*Description of the task*
Reproduce each entry exactly, so that everything except the pictures is carried over.
_____
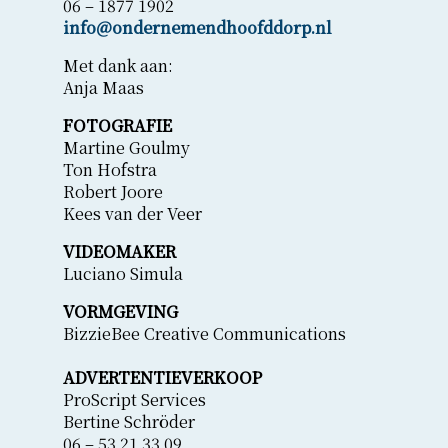
06 – 1877 1902
info@ondernemendhoofddorp.nl
Met dank aan:
Anja Maas
FOTOGRAFIE
Martine Goulmy
Ton Hofstra
Robert Joore
Kees van der Veer
VIDEOMAKER
Luciano Simula
VORMGEVING
BizzieBee Creative Communications
ADVERTENTIEVERKOOP
ProScript Services
Bertine Schröder
06 – 53 21 33 09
_____
*Completed exercise*
06 – 1877 1902
info@ondernemendhoofddorp.nl
Met dank aan:
Anja Maas
FOTOGRAFIE
Martine Goulmy
Ton Hofstra
Robert Joore
Kees van der Veer
VIDEOMAKER
Luciano Simula
VORMGEVING
BizzieBee Creative Communications
ADVERTENTIEVERKOOP
ProScript Services
Bertine Schröder
06 – 53 21 33 09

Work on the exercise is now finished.